Required action: From the listing below, set down exactly the lines between the one holding "table_cell [167, 1528, 222, 1557]" and the one holding "table_cell [167, 1379, 222, 1408]", inclusive. No other line is wanted.

Raw data:
########################################

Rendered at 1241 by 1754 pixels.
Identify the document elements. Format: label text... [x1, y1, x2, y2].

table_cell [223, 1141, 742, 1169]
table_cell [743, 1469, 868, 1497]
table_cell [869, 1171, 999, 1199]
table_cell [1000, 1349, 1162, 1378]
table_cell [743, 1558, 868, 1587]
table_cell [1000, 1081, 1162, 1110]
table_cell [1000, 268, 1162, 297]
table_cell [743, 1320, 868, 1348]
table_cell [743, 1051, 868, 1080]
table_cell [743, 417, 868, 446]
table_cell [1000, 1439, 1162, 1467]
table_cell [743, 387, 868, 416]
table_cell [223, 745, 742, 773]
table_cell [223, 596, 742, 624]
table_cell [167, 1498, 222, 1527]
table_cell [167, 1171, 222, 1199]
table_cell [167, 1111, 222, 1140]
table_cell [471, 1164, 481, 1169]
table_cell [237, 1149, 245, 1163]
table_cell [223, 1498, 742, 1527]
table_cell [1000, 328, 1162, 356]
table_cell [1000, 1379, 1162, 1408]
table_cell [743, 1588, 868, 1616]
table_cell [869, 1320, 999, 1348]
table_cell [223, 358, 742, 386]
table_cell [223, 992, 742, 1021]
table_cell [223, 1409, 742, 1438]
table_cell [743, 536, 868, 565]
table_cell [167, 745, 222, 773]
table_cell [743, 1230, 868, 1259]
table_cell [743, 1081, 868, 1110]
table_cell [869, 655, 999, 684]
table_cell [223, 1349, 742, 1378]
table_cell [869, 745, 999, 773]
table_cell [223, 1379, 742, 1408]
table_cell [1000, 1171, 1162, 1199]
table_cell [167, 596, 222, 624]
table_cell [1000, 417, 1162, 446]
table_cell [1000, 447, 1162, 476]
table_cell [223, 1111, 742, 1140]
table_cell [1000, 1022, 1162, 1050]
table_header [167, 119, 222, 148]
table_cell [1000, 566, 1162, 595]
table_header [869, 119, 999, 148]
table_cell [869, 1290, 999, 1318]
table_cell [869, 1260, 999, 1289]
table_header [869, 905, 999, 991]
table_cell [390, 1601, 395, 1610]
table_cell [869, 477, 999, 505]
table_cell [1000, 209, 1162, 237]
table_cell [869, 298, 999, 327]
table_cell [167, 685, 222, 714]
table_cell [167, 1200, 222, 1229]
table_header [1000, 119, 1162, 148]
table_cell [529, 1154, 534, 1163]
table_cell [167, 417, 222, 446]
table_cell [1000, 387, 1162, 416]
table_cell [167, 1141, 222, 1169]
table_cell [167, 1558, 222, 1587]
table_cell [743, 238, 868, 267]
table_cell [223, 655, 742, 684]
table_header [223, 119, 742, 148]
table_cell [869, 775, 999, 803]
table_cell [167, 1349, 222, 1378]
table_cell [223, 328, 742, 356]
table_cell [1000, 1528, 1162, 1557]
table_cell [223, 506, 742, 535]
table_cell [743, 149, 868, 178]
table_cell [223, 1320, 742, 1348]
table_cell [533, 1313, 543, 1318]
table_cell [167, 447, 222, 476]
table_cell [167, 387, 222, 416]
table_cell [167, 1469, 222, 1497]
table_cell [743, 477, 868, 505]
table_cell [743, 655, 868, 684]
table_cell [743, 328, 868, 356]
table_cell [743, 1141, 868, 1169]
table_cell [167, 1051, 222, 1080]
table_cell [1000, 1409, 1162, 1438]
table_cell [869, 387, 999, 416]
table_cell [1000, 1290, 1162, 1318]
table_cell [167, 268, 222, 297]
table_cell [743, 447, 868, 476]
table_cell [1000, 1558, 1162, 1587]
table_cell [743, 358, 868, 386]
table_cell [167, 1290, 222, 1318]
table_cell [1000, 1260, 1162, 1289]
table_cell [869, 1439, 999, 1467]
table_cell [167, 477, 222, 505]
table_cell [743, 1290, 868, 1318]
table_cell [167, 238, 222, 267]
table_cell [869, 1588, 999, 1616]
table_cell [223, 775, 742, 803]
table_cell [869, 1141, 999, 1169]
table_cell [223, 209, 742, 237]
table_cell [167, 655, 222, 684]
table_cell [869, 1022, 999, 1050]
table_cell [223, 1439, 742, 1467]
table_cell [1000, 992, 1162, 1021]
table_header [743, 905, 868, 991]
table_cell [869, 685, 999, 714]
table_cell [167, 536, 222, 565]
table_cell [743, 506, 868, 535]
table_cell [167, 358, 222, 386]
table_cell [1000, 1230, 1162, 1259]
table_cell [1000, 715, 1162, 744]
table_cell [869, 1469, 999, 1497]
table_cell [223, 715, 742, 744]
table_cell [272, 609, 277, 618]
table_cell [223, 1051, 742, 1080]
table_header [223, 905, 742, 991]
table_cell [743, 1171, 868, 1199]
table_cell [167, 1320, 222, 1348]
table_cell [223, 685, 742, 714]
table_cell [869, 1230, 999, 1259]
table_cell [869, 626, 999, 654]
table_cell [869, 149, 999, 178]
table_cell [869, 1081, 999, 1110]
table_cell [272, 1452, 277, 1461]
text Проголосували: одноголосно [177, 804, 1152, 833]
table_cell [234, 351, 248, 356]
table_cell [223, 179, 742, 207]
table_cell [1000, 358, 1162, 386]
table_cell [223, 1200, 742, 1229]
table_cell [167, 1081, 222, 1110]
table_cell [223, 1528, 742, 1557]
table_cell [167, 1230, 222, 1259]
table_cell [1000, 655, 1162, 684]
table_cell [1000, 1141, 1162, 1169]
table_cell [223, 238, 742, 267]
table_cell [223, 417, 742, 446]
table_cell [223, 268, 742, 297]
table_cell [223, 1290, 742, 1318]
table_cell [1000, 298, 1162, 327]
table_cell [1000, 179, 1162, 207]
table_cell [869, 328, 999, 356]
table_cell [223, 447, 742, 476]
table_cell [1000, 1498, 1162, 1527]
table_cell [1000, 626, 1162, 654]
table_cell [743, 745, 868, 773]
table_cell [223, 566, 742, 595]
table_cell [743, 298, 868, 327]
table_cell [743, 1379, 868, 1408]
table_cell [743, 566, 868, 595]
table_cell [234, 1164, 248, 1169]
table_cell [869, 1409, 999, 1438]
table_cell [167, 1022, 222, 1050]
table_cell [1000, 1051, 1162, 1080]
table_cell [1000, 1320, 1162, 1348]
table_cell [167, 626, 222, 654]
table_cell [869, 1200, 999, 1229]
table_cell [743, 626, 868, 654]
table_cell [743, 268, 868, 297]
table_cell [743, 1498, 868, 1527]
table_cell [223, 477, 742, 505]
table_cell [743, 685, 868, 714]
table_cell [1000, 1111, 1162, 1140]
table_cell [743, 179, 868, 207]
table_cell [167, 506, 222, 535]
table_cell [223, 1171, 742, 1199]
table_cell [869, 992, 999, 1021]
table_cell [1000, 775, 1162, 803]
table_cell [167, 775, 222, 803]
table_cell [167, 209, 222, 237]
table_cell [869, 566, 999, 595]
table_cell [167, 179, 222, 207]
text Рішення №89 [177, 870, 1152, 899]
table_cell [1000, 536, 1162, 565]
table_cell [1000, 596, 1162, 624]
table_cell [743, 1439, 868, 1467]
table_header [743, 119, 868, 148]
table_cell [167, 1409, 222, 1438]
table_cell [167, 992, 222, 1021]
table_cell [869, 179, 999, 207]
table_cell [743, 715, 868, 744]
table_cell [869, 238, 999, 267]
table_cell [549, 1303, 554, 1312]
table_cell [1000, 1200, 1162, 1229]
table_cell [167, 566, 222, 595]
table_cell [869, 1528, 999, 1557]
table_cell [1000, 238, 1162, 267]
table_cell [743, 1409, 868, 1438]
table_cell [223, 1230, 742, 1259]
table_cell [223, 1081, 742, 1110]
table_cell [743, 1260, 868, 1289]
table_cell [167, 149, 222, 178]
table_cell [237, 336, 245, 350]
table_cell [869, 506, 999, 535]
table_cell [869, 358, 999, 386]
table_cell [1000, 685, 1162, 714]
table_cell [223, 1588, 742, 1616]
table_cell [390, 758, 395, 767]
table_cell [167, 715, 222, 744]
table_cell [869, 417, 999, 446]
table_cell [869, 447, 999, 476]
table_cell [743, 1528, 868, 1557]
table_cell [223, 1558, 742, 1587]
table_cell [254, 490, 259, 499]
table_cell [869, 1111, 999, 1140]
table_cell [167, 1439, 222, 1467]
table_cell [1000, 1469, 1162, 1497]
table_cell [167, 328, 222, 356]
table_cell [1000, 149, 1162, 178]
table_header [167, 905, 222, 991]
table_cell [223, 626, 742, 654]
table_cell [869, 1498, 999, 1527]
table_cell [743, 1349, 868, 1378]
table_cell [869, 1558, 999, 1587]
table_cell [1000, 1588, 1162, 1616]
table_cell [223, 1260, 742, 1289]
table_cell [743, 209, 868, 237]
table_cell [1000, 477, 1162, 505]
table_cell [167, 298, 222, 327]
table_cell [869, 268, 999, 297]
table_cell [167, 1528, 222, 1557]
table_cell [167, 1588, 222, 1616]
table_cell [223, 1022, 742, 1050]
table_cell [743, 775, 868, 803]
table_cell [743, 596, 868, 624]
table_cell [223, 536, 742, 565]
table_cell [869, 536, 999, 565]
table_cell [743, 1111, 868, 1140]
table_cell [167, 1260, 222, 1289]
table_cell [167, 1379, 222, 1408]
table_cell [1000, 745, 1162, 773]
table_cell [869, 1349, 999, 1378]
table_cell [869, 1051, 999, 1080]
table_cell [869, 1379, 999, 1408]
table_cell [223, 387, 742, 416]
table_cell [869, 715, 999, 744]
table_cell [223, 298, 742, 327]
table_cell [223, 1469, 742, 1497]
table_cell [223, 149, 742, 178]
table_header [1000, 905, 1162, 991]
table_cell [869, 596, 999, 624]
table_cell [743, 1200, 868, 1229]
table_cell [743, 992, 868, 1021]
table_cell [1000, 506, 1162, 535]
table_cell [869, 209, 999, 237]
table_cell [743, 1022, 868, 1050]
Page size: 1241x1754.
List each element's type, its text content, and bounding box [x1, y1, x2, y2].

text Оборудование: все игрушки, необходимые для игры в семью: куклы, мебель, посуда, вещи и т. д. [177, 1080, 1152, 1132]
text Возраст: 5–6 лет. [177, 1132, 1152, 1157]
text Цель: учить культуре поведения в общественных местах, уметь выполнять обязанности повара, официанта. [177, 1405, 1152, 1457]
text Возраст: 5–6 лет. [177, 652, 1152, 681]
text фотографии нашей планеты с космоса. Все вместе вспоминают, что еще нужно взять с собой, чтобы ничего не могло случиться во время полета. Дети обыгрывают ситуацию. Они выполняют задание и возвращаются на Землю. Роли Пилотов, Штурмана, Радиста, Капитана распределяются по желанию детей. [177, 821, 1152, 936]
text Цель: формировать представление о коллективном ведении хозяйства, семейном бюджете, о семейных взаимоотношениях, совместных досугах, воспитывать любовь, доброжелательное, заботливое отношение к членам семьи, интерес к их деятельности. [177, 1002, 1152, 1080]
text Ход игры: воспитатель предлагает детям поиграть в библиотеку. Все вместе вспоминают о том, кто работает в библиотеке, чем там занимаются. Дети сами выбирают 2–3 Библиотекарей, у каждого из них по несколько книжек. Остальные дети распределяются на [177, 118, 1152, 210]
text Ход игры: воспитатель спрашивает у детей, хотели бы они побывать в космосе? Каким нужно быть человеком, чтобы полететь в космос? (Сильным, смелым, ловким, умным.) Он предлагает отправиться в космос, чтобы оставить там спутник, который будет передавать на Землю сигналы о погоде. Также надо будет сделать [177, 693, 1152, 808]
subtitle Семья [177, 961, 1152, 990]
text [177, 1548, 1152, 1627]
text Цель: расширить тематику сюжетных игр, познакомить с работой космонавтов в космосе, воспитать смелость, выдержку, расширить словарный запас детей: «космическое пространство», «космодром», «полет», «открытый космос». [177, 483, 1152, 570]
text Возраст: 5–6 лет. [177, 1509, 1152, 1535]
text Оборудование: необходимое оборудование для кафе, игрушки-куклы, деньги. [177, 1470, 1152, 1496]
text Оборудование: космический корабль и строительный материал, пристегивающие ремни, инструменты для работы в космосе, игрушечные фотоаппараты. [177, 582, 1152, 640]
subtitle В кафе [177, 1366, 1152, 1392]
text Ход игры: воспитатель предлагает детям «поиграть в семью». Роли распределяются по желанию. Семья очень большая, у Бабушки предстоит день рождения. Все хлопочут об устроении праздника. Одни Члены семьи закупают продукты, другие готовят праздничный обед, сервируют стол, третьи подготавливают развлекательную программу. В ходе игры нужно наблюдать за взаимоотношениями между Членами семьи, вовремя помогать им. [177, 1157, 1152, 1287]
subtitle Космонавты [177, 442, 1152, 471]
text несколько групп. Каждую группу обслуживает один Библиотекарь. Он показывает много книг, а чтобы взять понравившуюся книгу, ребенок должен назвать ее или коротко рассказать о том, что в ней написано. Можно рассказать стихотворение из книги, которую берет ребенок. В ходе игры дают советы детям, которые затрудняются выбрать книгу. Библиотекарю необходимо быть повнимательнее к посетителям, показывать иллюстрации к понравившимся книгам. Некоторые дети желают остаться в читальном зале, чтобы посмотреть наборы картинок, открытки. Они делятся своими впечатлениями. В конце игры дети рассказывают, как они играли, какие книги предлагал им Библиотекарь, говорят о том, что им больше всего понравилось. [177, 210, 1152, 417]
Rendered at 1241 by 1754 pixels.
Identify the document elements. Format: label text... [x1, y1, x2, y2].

########################################

Written solution:
table_cell [167, 1528, 222, 1557]
table_cell [167, 1588, 222, 1616]
table_cell [223, 1022, 742, 1050]
table_cell [743, 775, 868, 803]
table_cell [743, 596, 868, 624]
table_cell [223, 536, 742, 565]
table_cell [869, 536, 999, 565]
table_cell [743, 1111, 868, 1140]
table_cell [167, 1260, 222, 1289]
table_cell [167, 1379, 222, 1408]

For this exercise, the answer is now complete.